The setting of the strike date is being presented as a negotiating tactic by IATSE. “The pace of bargaining doesn’t reflect any sense of urgency,” union President Matthew Loeb said. “Without an end date, we could keep talking forever. Our members deserve to have their basic needs addressed now.” The AMPTP responded to the strike deadline by holding out hope for a deal stating, “There are five whole days left to reach a deal, and the studios will continue to negotiate in good faith in an effort to reach an agreement for a new contract that will keep the industry working.”

North Shore Music Theatre stagehands and theatre techs on the picket line, Beverly, MA.(Source: Twitter/@IATSE)

There can be no doubt that the union, which has kept its members on the job since the August 1 without a contract, will now work furiously through the end of the week to come up with some deal which they can use to avert a strike. But sentiment for a strike is overwhelming among the workers, who voted by 98.6 percent to authorize job action earlier this month.

The IATSE union only called a strike authorization vote months after the contract expired and even had allowed a “pause” in negotiations in order to implement less stringent COVID-19 protocols so that management could ramp up production while exposing workers to infection. Moreover, the union is seeking a 10-hour turnaround time between shifts, in defiance of workers’ demands for a maximum 12-hour workday, as well as 54-hour weekends which would not eliminate the hated “Fraturdays,” or working on Friday until early Saturday morning

Workers expressed frustration with the five-day delay. “It’s time to poop or get off the pot. This has been going on since MAY. We’re going to be seen as all bark and no bite. Let’s do this. Let’s do it now,” one worker said on social media. The worker was admonished by a union Facebook page administrator, whose comment was made to keep this kind of conversation off of social media. Several such attempts at gagging expressions of opposition from workers have been made on the IATSE Facebook page in recent days.

Another worker retorted, “Good to know we warned them. Wtf guys this is not how it is supposed to work. They had their chance and failed so now we give them a warning and time to button up whatever needs to be buttoned. Jesus Loeb could you be more bought out. The point of this is to get what we want. Who are you working for? Because right now it’s not us.”

Another said, “Should pull the trigger now. Stop giving them time to overload those already pushed to the brink.”

One worker posted the following to the IATSE Facebook page, “Let’s strike!!!! They are working us like dogs right now and come holidays they won’t even care if we are striking. What the hell are we doing??!!”

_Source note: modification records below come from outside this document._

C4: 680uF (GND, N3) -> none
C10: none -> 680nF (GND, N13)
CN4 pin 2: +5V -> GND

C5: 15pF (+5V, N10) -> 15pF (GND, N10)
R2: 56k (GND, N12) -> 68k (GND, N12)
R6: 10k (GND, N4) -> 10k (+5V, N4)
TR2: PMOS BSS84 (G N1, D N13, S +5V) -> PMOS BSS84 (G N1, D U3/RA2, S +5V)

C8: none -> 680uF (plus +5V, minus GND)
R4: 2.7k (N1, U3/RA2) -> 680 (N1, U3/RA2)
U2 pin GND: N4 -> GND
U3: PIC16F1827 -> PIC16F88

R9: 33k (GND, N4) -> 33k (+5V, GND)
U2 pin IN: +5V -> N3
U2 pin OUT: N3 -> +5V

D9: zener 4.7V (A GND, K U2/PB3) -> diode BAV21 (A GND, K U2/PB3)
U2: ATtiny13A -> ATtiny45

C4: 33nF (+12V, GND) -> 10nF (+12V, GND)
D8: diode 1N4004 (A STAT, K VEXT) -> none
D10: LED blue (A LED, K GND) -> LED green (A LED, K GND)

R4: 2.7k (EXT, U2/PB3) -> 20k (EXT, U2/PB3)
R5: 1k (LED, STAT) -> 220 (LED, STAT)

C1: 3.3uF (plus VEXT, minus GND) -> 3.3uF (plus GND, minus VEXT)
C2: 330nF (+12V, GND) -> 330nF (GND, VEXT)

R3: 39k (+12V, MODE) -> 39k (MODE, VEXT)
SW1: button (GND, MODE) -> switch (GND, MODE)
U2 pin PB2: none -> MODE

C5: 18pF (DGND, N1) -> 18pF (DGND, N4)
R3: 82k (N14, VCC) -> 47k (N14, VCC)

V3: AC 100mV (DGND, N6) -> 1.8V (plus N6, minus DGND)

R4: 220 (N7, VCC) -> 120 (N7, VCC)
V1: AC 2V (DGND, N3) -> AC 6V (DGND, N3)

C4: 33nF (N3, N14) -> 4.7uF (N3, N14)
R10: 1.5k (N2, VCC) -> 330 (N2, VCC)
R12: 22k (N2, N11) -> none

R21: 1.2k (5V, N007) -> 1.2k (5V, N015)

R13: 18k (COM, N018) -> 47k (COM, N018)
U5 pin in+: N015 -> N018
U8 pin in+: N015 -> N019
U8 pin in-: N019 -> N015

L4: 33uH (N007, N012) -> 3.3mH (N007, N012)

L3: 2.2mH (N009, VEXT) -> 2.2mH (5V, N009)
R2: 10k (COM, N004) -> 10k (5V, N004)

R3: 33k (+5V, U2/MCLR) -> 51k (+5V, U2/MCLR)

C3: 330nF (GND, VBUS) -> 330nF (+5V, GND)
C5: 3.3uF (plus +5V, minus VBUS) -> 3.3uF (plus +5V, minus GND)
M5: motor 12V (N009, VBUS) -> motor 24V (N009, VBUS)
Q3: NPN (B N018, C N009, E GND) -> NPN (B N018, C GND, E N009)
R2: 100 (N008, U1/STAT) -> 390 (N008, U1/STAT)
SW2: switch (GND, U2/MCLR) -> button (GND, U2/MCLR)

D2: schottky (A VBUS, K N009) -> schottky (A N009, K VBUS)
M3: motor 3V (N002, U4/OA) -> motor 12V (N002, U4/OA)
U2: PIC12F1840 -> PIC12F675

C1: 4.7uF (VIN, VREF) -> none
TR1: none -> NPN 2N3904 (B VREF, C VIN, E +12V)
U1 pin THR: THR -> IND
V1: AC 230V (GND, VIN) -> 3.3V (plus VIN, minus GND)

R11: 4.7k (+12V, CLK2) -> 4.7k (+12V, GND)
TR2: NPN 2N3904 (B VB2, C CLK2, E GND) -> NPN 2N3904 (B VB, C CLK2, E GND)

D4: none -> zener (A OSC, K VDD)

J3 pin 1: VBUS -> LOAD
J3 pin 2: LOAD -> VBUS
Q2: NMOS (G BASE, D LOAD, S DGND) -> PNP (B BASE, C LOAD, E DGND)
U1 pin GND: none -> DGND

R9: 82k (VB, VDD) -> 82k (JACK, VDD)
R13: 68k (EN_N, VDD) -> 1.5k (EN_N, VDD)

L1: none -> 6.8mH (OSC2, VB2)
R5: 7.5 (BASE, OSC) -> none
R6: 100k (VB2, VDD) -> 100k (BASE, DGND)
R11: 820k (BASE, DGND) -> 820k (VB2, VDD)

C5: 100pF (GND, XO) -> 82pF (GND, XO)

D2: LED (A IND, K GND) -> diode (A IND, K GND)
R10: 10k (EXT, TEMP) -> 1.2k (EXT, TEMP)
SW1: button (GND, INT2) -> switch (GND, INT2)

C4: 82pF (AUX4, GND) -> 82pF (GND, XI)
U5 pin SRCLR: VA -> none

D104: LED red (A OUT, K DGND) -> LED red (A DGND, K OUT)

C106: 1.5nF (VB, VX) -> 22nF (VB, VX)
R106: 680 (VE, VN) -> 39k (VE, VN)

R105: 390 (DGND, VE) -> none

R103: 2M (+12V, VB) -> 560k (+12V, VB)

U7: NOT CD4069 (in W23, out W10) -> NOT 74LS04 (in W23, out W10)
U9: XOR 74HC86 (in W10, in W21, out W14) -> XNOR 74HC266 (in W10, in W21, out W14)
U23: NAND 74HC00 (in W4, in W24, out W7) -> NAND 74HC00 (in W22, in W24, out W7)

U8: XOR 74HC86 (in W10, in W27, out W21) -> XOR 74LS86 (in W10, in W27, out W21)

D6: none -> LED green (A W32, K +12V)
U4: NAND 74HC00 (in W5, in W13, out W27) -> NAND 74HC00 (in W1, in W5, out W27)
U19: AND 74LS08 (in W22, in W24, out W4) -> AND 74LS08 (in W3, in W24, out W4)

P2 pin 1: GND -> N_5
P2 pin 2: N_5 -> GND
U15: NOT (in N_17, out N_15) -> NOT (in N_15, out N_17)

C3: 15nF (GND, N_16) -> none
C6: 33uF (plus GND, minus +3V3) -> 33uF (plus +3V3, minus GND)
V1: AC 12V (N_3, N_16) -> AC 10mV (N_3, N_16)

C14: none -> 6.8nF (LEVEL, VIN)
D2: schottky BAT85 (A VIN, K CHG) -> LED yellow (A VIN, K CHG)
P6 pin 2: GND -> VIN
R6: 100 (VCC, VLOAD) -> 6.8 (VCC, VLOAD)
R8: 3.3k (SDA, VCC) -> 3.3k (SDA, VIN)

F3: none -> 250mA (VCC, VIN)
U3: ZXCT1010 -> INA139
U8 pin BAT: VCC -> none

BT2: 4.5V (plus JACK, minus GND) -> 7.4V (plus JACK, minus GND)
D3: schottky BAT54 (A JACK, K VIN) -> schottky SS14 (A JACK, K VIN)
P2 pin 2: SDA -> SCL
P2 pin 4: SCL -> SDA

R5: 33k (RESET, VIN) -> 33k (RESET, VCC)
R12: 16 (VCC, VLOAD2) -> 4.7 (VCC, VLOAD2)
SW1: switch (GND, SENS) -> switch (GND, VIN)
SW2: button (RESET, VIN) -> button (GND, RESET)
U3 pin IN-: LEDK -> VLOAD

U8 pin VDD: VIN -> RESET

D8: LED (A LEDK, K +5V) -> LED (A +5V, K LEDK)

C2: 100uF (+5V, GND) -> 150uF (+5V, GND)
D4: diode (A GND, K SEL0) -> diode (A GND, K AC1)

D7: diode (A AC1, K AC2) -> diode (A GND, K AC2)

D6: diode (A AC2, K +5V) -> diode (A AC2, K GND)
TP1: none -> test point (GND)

Another said, “I am a IATSE union member. I don’t agree with what is going on either. Double up crews working around the clock, 7 days a week. I’m currently not working one of those shows. I just worry about everyone who is.”

There has been no communication from the union to the membership on even basic questions on strike pay, such as whether there will be any, when it will kick in or how much it will be. In reference to questions on the union’s Facebook page, union bureaucrats told people to go to the union hall or call them. Workers responded by saying they had emailed and repeatedly tried calling, but there was no reply. One commentator summed up the attitude of IATSE with the words, “You are on your own.”

Jonas Loeb, IATSE communications director, attempted unsuccessfully to redbait the World Socialist Web Site, whose articles on the struggle have been widely read by IATSE workers. “Would love for reporters like this to actually call me before they publish literal nonsense. If we are forced to strike beware, WSWS is known to show up and harass workers for not being communists.”

A worker responded, “Nonsense? I wouldn’t call it that. What’s nonsense is that we’re going to work 12-14 hours a day with 10-hour turn arounds and call it a win.”

The film and TV production workers, who form the numerically largest part of a growing strike wave across the United States, are in a powerful position and can win their demands. To do this, however, they must begin preparing now to take the conduct of a strike out of the hands of the IATSE union and develop their own independent initiatives through the building of a network of rank-and-file strike committees.